I’ve been playing with linear types recently, but seems I don’t really know how to design a safe API using them. Could someone more experienced please take a look at my ramblings?
Thanks @jaror!
The API seems safe to me, because a user cannot ever get hold of Builder and mutate the same buffer twice, and mutations available through (.<>) and (<>.) take care to thread a buffer linearly. But I don’t have a good intuition about linear types yet, therefore asking for review.
Is it expected that runBuilder ∷ (Builder ⊸ a) → a should never allow to the builder to escape? Because it seems that a pure function could pass a linear id to runBuilder and get hold of the Builder.
Changing the signature to runBuilder ∷ (Builder ⊸ a) ⊸ a would still not solve the problem, because runBuilder can still “discharge” the result of the Builder ⊸ a callback by returning it directly. That still conforms to the linear function mantra of “if the result gets used exactly once, the input get used exactly once”.
Looking around in linear-base, it seems that the idiom for ensuring that mutable references don’t escape involves the use of the Ur (for “unrestricted”) datatype. For example in the function alloc of Data.Array.Mutable.Linear.
Ur has the particularity that “consuming” it (for example, with pattern matching) doesn’t require you to “consume” its inner value. And this closes the escape hatch: a devious callback can’t return the Builder value inside Ur, because runBuilder must ensure that the result of the callback gets “consumed exactly once” and it can’t guarantee that by returning Ur Builder to be consumed. So it doesn’t typecheck.
Sorry, I was confused. I had looked at this before the latest git commit when the interface still looked the same as in de haddock screenshot at the top of this thread, so runBuilder :: (Builder %1 -> Builder) -> Text which is safe.
Ah, I went directly to the repo, that explains the confusion
runBuilder :: (Builder %1 -> Builder) -> Text is more restrictive than returning some arbitrary type wrapped in Ur, but it’s simpler and it does look safe.
As a way to convince yourself that the type of runBuilder is safe (or, at least as safe as the traditional API), you could, instead, have given yourself
newBuilder :: (Builder %1 -> Ur a) %1 -> Ur a
runBuilder' :: Builder %1 -> Ur Text
The you could have defined runBuilder as follows:
runBuilder :: (Builder %1 -> Builder) -> Text
runBuilder f = unur $ newBuilder build
where
build :: Builder %1 -> Ur Text
build = runBuilder' . f
I’ve had a quick look at the implementation, it has a lot of unsafeCoerce-s. It’s difficult to estimate the cost of these (though it’s definitely not trivial because unsafeCoerce between non-linear and linear functions prevent some inlining optimisations currently).
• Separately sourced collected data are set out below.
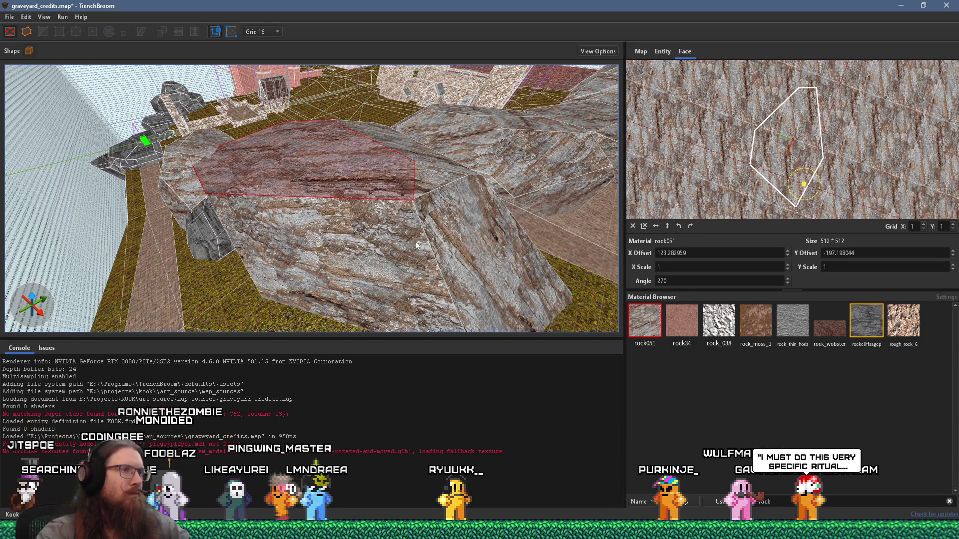
shift+click(418, 243)
mouse_move(401, 246)
mouse_down()
mouse_move(276, 250)
mouse_move(389, 165)
mouse_move(385, 187)
mouse_move(507, 185)
mouse_move(375, 217)
mouse_move(483, 119)
mouse_move(370, 188)
mouse_move(370, 176)
mouse_move(435, 211)
mouse_move(301, 167)
mouse_move(401, 232)
mouse_up()
Shift a face of the small dark rock to X offset 717.40, Y offset -228.81
click(403, 232)
mouse_move(321, 227)
mouse_down()
mouse_move(387, 169)
mouse_move(284, 169)
mouse_move(371, 207)
mouse_move(289, 208)
mouse_move(372, 210)
mouse_up()
scroll(371, 207, down, 5)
It would be worth considering defining Builder as
data Builder where
Builder :: Text -> Builder
(notice the non-linear arrow)
This would mean one extra box everywhere (I have to admit that I haven’t yet gotten around to do the worker-wrapper split for unrestricted constructors like this; however, inlining should still remove a bunch of the boxes), in exchange of avoiding a lot of unsafeCoerce-s.
Thanks @aspiwack! GADT definition allows to remove all unsafeCoerce. Performance remains the same however, because worker-wrapper does not seem to kick in. In fact, if I convince GHC do not split functions into workers and wrappers, benchmarks get faster.
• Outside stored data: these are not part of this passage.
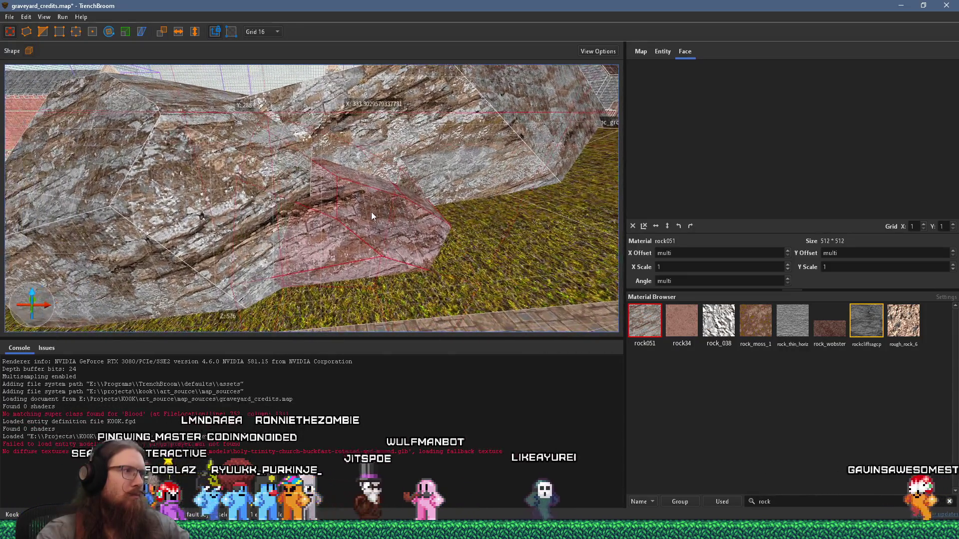
shift+click(380, 218)
mouse_move(747, 169)
mouse_down()
mouse_move(747, 190)
mouse_move(595, 180)
mouse_move(509, 198)
mouse_up()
I’ve got to admit, it’s pretty funny that deactivating worker-wrapper split makes the code faster. It’s probably a coincidence though.
The reason why worker-wrapper split is not available for unrestricted types is simply because there is no unrestricted unboxed tuple (I wrote a bit in the wiki). There is a bit of design to do, and then it’s mostly just a matter of putting in the time in.
So far so good, my experimental linear Text builder makes blaze-markup benchmarks twice faster. Anyone else to take a look, before it pollutes Hackage forever?
If the API is “small”, maybe it could be added to an existing package, if there is a suitable one in Hackage.
Otherwise, and if you’ve received little or no comments from other users, put an exact time and date on when you will be adding it permanently to Hackage on a public forum, like here or one of the mailing lists - that way if someone complains later, you can just send them a link to the relevant post.
Perhaps the README could go into a bit more detail about how the library uses linearity to achieve performance.
A question about
(|>) ∷ Buffer ⊸ Text → Buffer
IIUC, this means that you (linearly) supply a Buffer and get a function to which you can supply different Text values, getting a different Buffer each time. For it to be safe, don’t you need to copy the underlying array each time?
Edit: I misread the signature. If you are in a linear context, you can only use the resulting Text → Buffer function once. You can’t use it multiple times with different arguments. That said, the Text argument can be used unrestrictedly inside the function.
Why did you benchmark the Data.Text.Lazy.Builder.Builder type against your Buffer and not against your Builder? Your Builder is also faster than the standard builder, but slower than manipulating Buffers directly. And I don’t think your Builder interface requires linear types. Maybe you should warn that for the most performance users should use the Buffer type directly.